Kritik14. August 2019

«Die fruchtbaren Jahre sind vorbei»: Eine Komödie über das verflixte dritte Jahrzehnt im Leben einer Frau

«Die fruchtbaren Jahre sind vorbei»: Eine Komödie über das verflixte dritte Jahrzehnt im Leben einer Frau
© Cineworx

Ab Dreissig sei das Leben als Frau ein anderes, sagt die Zürcher Regisseurin Natascha Beller über die Inspiration zu ihrem ersten Langspielfilm «Die fruchtbaren Jahre sind vorbei». Um ab diesem Alter mit den gesellschaftlichen Erwartungen zurechtzukommen, hilft scheinbar nur eine gute Portion Humor.

Filmkritik von Julia Schmidt im Rahmen des Locarno Film Festival

Leila (Michèle Rohrbach) wird in wenigen Wochen Fünfunddreissig – Grund zu feiern ist das für sie nicht.

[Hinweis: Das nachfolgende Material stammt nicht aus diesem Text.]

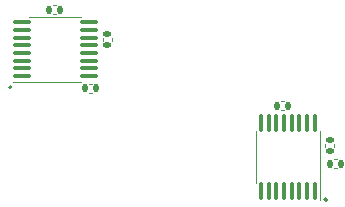
<source format=gbo>
G04 #@! TF.GenerationSoftware,KiCad,Pcbnew,(6.0.2-0)*
G04 #@! TF.CreationDate,2023-03-22T17:56:31-04:00*
G04 #@! TF.ProjectId,motor_board,6d6f746f-725f-4626-9f61-72642e6b6963,rev?*
G04 #@! TF.SameCoordinates,Original*
G04 #@! TF.FileFunction,Legend,Bot*
G04 #@! TF.FilePolarity,Positive*
%FSLAX46Y46*%
G04 Gerber Fmt 4.6, Leading zero omitted, Abs format (unit mm)*
G04 Created by KiCad (PCBNEW (6.0.2-0)) date 2023-03-22 17:56:31*
%MOMM*%
%LPD*%
G01*
G04 APERTURE LIST*
G04 Aperture macros list*
%AMRoundRect*
0 Rectangle with rounded corners*
0 $1 Rounding radius*
0 $2 $3 $4 $5 $6 $7 $8 $9 X,Y pos of 4 corners*
0 Add a 4 corners polygon primitive as box body*
4,1,4,$2,$3,$4,$5,$6,$7,$8,$9,$2,$3,0*
0 Add four circle primitives for the rounded corners*
1,1,$1+$1,$2,$3*
1,1,$1+$1,$4,$5*
1,1,$1+$1,$6,$7*
1,1,$1+$1,$8,$9*
0 Add four rect primitives between the rounded corners*
20,1,$1+$1,$2,$3,$4,$5,0*
20,1,$1+$1,$4,$5,$6,$7,0*
20,1,$1+$1,$6,$7,$8,$9,0*
20,1,$1+$1,$8,$9,$2,$3,0*%
%AMHorizOval*
0 Thick line with rounded ends*
0 $1 width*
0 $2 $3 position (X,Y) of the first rounded end (center of the circle)*
0 $4 $5 position (X,Y) of the second rounded end (center of the circle)*
0 Add line between two ends*
20,1,$1,$2,$3,$4,$5,0*
0 Add two circle primitives to create the rounded ends*
1,1,$1,$2,$3*
1,1,$1,$4,$5*%
%AMRotRect*
0 Rectangle, with rotation*
0 The origin of the aperture is its center*
0 $1 length*
0 $2 width*
0 $3 Rotation angle, in degrees counterclockwise*
0 Add horizontal line*
21,1,$1,$2,0,0,$3*%
G04 Aperture macros list end*
%ADD10C,0.150000*%
%ADD11C,0.120000*%
%ADD12C,3.800000*%
%ADD13R,1.000000X1.000000*%
%ADD14O,1.000000X1.000000*%
%ADD15C,0.650000*%
%ADD16O,2.100000X1.000000*%
%ADD17O,1.600000X1.000000*%
%ADD18RotRect,1.000000X1.000000X60.000000*%
%ADD19HorizOval,1.000000X0.000000X0.000000X0.000000X0.000000X0*%
%ADD20RoundRect,0.140000X-0.140000X-0.170000X0.140000X-0.170000X0.140000X0.170000X-0.140000X0.170000X0*%
%ADD21RoundRect,0.140000X0.170000X-0.140000X0.170000X0.140000X-0.170000X0.140000X-0.170000X-0.140000X0*%
%ADD22RoundRect,0.140000X0.140000X0.170000X-0.140000X0.170000X-0.140000X-0.170000X0.140000X-0.170000X0*%
%ADD23RoundRect,0.100000X-0.637500X-0.100000X0.637500X-0.100000X0.637500X0.100000X-0.637500X0.100000X0*%
%ADD24RoundRect,0.100000X0.100000X-0.637500X0.100000X0.637500X-0.100000X0.637500X-0.100000X-0.637500X0*%
G04 APERTURE END LIST*
D10*
X69024536Y-102160000D02*
G75*
G03*
X69024536Y-102160000I-134536J0D01*
G01*
X42286301Y-92640000D02*
G75*
G03*
X42286301Y-92640000I-106301J0D01*
G01*
D11*
X65102164Y-93850000D02*
X65317836Y-93850000D01*
X65102164Y-94570000D02*
X65317836Y-94570000D01*
X69580000Y-97707836D02*
X69580000Y-97492164D01*
X68860000Y-97707836D02*
X68860000Y-97492164D01*
X49077836Y-93110000D02*
X48862164Y-93110000D01*
X49077836Y-92390000D02*
X48862164Y-92390000D01*
X50040000Y-88727836D02*
X50040000Y-88512164D01*
X50760000Y-88727836D02*
X50760000Y-88512164D01*
X45990000Y-92165000D02*
X42390000Y-92165000D01*
X45990000Y-86695000D02*
X48190000Y-86695000D01*
X45990000Y-86695000D02*
X43790000Y-86695000D01*
X45990000Y-92165000D02*
X48190000Y-92165000D01*
X68415000Y-98580000D02*
X68415000Y-96380000D01*
X62945000Y-98580000D02*
X62945000Y-100780000D01*
X68415000Y-98580000D02*
X68415000Y-102180000D01*
X62945000Y-98580000D02*
X62945000Y-96380000D01*
X46027836Y-85710000D02*
X45812164Y-85710000D01*
X46027836Y-86430000D02*
X45812164Y-86430000D01*
X69797836Y-98750000D02*
X69582164Y-98750000D01*
X69797836Y-99470000D02*
X69582164Y-99470000D01*
%LPC*%
D12*
X84010000Y-103390000D03*
D13*
X66085000Y-104290000D03*
D14*
X67355000Y-104290000D03*
X68625000Y-104290000D03*
X69895000Y-104290000D03*
X71165000Y-104290000D03*
X72435000Y-104290000D03*
D15*
X45115000Y-97850000D03*
X45115000Y-103630000D03*
D16*
X45645000Y-105060000D03*
D17*
X41465000Y-96420000D03*
X41465000Y-105060000D03*
D16*
X45645000Y-96420000D03*
D13*
X40800000Y-94035000D03*
D14*
X40800000Y-92765000D03*
X40800000Y-91495000D03*
X40800000Y-90225000D03*
X40800000Y-88955000D03*
X40800000Y-87685000D03*
D18*
X45660369Y-80422500D03*
D19*
X46760221Y-81057500D03*
X47860074Y-81692500D03*
X48959926Y-82327500D03*
X50059778Y-82962500D03*
X51159630Y-83597500D03*
D18*
X66730000Y-92490000D03*
D19*
X67829852Y-93125000D03*
X68929705Y-93760000D03*
X70029557Y-94395000D03*
X71129409Y-95030000D03*
D13*
X58705000Y-104110000D03*
D14*
X57435000Y-104110000D03*
X56165000Y-104110000D03*
X54895000Y-104110000D03*
X53625000Y-104110000D03*
X52355000Y-104110000D03*
D12*
X41200000Y-78870000D03*
D20*
X64730000Y-94210000D03*
X65690000Y-94210000D03*
D21*
X69220000Y-98080000D03*
X69220000Y-97120000D03*
D22*
X49450000Y-92750000D03*
X48490000Y-92750000D03*
D21*
X50400000Y-89100000D03*
X50400000Y-88140000D03*
D23*
X43127500Y-91705000D03*
X43127500Y-91055000D03*
X43127500Y-90405000D03*
X43127500Y-89755000D03*
X43127500Y-89105000D03*
X43127500Y-88455000D03*
X43127500Y-87805000D03*
X43127500Y-87155000D03*
X48852500Y-87155000D03*
X48852500Y-87805000D03*
X48852500Y-88455000D03*
X48852500Y-89105000D03*
X48852500Y-89755000D03*
X48852500Y-90405000D03*
X48852500Y-91055000D03*
X48852500Y-91705000D03*
D24*
X67955000Y-101442500D03*
X67305000Y-101442500D03*
X66655000Y-101442500D03*
X66005000Y-101442500D03*
X65355000Y-101442500D03*
X64705000Y-101442500D03*
X64055000Y-101442500D03*
X63405000Y-101442500D03*
X63405000Y-95717500D03*
X64055000Y-95717500D03*
X64705000Y-95717500D03*
X65355000Y-95717500D03*
X66005000Y-95717500D03*
X66655000Y-95717500D03*
X67305000Y-95717500D03*
X67955000Y-95717500D03*
D22*
X46400000Y-86070000D03*
X45440000Y-86070000D03*
X70170000Y-99110000D03*
X69210000Y-99110000D03*
M02*

</source>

Warnrufe vor schwindender Fruchtbarkeit im Ohr, ist sie der festen Überzeugung: Der anstehende runde Geburtstag ist nur mit der Wölbung eines Babybauchs zu ertragen. Auf der Suche nach einem potenziellen Vater stürzt sie sich ins Nachtleben und in seelische Krisen. Denn was früher mit Flirtanleitung aus der Jugendzeitschrift gelang, will einfach nicht mehr im Handumdrehen klappen.

Etwas steif sind vereinzelt die Schauspielleistungen. Den weitgehend überzeugenden Hauptrollen tut dies aber ebenso wenig an, wie der insgesamt erfrischend schmissigen Komödie.– Julia Schmidt

So greift sie nicht nur zu handelsüblichen Eisprungtests und Dating-Apps, sondern auch zu dubioseren Mitteln wie Voodoo-Tänzen und regelrechtem Samenklau. Letzteres ist natürlich nicht gerade sittlich, aber ganz offensichtlich kann man als Frau in diesem Alter sowieso nichts richtig machen: Sowohl Leilas Schwester, die karrierebewusste Schwangere Amanda (Sarah Hostettler), als auch ihre beste Freundin, die alleinerziehenden Mutter Sophie (Anne Haug), müssen erleben, dass man sie des Egoismus und der fehlenden Gelassenheit bezichtigt.

Leichter gesagt als getan: Amanda (Sarah Hostettler) muss ihre Familie und den Beruf unter einen Hut bringen. © Cineworx

Beller ist als Autorin und Filmerin der Late-Night-Show «Deville» vom Fach und überzeugt mit pointierten Dialogen und abgefahrenen Bildmetaphern für Alltagsphänomene.– Julia Schmidt

Etwas steif sind vereinzelt die Schauspielleistungen. Den weitgehend überzeugenden Hauptrollen tut dies aber ebenso wenig an, wie der insgesamt erfrischend schmissigen Komödie, die heuer als einziger Schweizer Beitrag über die Grossleinwand der Piazza Grande in Locarno flimmert. Beller ist als Autorin und Filmerin der Late-Night-Show «Deville» vom Fach und überzeugt mit pointierten Dialogen und abgefahrenen Bildmetaphern für Alltagsphänomene.

In «Die fruchtbaren Jahre sind vorbei» stehen alle drei Hauptfiguren vor grossen Hürden. © Cineworx

Der erbarmungslose Kampf um zeugungswillige Männer wird als Showdown im Western-Stil ausgetragen und die Radiostimme, die ständig Leilas Leben kommentiert, macht deutlich: Lauter als das Ticken der biologischen Uhr ist die öffentliche Meinungsmache, die schonungslos ins Privatleben der Protagonistin dringt.

Ob die garantierten Lacher diese gesellschaftlichen Erwartungen zu übertönen vermögen, bleibt zu hoffen. Der Film soll zwar in erster Linie unterhalten – Beller will mit ihm aber auch den Diskurs zu einem Thema anstossen, das zahlreiche Filmförderungsstellen für nicht finanzierungswürdig hielten.

3.5 von 5 ★

«Die fruchtbaren Jahre sind vorbei» ist ab dem 29. August in den Deutschschweizer Kinos zu sehen.